CPCL achieves highest turnover of Rs 25,409 cr
Chennai, May 15: The Public Sector Chennai Petroleum Corporation Limited (CPCL) achieved its highest-ever turnover of Rs 25,409 crore during the year 2005-06, registering a record 56 per cent increase over the previous year.
Addressing a press conference here, CPCL Managing Director K K Acharya said the higher turnover against last year's Rs 16,270 crore was mainly due to increase in crude throughput and higher prices for the products based on import-parity.
He said the Profit before interest, depriciation and taxes for the year 2005-06 stood at Rs 1,572 crore as against Rs 1,300 crore recorded during the previous year, marking an increase of 21 per cent.
But, taking into account the loss being incurred by its marketing companies in view of increase in oil prices, the company had provided a discount of Rs 439 crore to these marketing companies, as part of a formula, evolved to share their loss burden.
Following this, the profit before interest, depriciation and tax came down to Rs 1,133 crore and Profit before tax at Rs 723 crore against Rs 934 crore for the previous year. Similarly, the Profit after tax was Rs 481 crore against last year's Rs 597 crore, Mr Acharya said.
Mr Acharya said the crude throughput for the year 2005-06 was highest-ever at 10.36 Million Metric Tonnes (MMT) against the target of 10.2 MMT. The crude processing was 16 per cent higher than the previous year crude throughput of 8.92 MMT. During this year, Manali Refinery processed 9.68 MMT and Cauvery Basin Refinery (CBR) processed 0.68 MMT, he added.

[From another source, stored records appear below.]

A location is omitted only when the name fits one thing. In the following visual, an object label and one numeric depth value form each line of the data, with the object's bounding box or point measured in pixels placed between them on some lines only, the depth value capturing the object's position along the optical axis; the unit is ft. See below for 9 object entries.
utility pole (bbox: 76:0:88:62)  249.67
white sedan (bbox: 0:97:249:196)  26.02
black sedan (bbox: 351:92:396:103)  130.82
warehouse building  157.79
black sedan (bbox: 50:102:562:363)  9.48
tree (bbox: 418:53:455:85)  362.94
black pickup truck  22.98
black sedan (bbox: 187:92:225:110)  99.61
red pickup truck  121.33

He said the Board of Directors had recommended a dividend of 120 per cent for 2005-06, of which 30 per cent had alreay been paid as interim dividend.

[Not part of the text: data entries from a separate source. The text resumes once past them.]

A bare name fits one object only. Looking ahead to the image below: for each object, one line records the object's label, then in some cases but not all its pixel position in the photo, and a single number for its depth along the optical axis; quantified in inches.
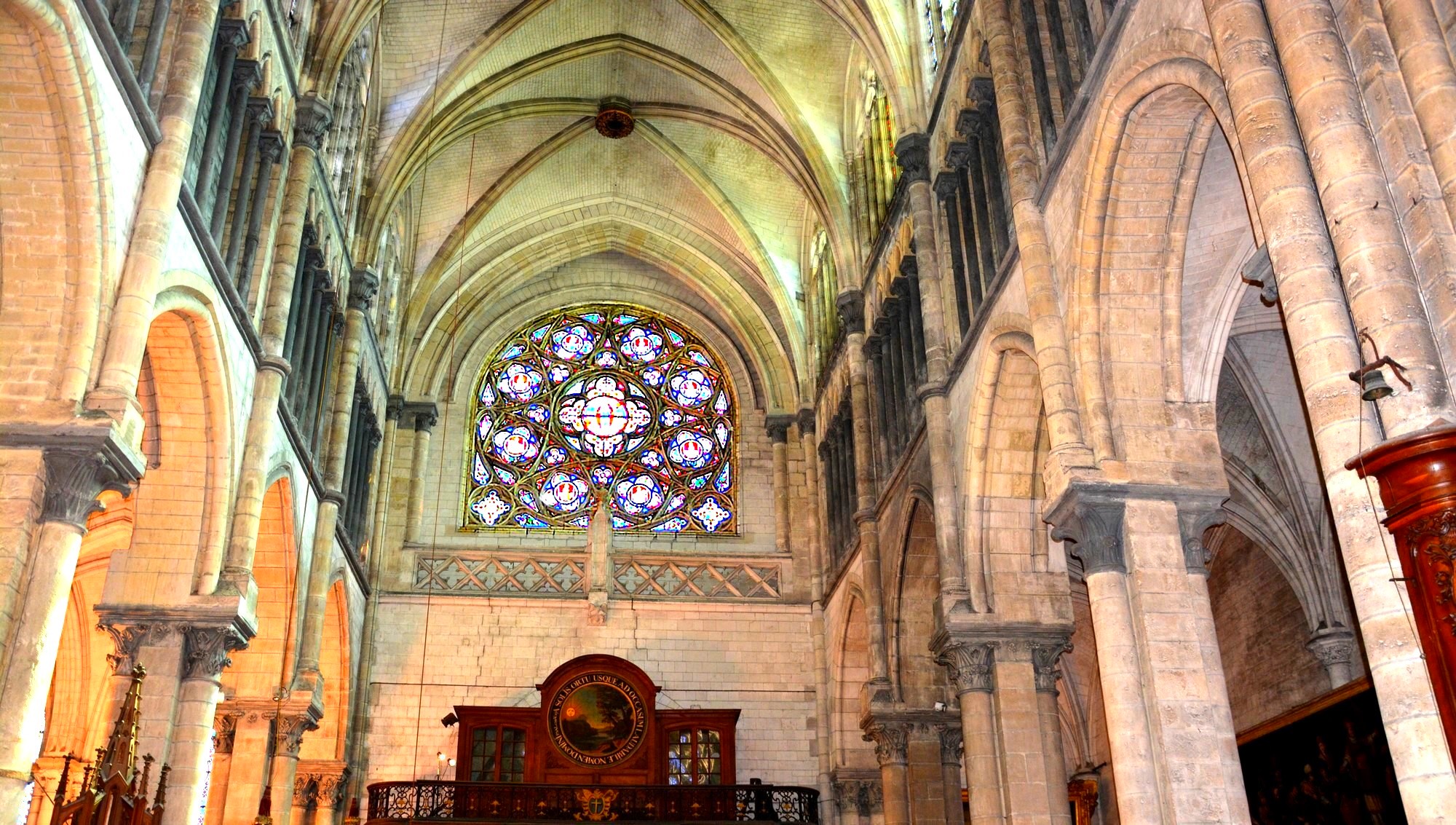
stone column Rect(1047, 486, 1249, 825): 362.0
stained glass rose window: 988.6
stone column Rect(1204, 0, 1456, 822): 222.5
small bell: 222.8
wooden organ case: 813.9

To meet the water requirement of Manali refinery, the company would invest Rs 289 crore to make the refinery self sufficient, he said adding that a sewage reclamation plant will be commissioned during this year while the 5.8 MGD desalination plant would be commissioned during next year.
Mr Acharya said a new 42 inch crude oil pipeline as a replacement of the existing 30 inch ageing crude oil pipeline is proposed to be laid from Chennai Port to Manali Refinery at an estimated cost of Rs 65 crore.
The company was also implementing a Rs 147 crore project for installation of a 20 MW Gas Turbine to enhance the reliability and quality of captive power generation at Manali refinery. The project was expected to be completed by November 2007, he said.
The company was proposing to set up a polypropylene production unit and has decided to enhance its Propylene production capacity to meet higher demand. As Chennai has become an automobile hub, there was a huge potential for marketing Polypropylene product, he added.
CPCL has taken up work for laying a dedicted Aero Turbine Fuel pipeline from Manali Refinery to Chennai Airport and proposed to lay a product pipeline from Chennai to Bangalore.
To promote bio-fuel, CPCL has taken up cultivation of Jatropha curcas in about 60 acres in the Cauvery Basin areas, he added.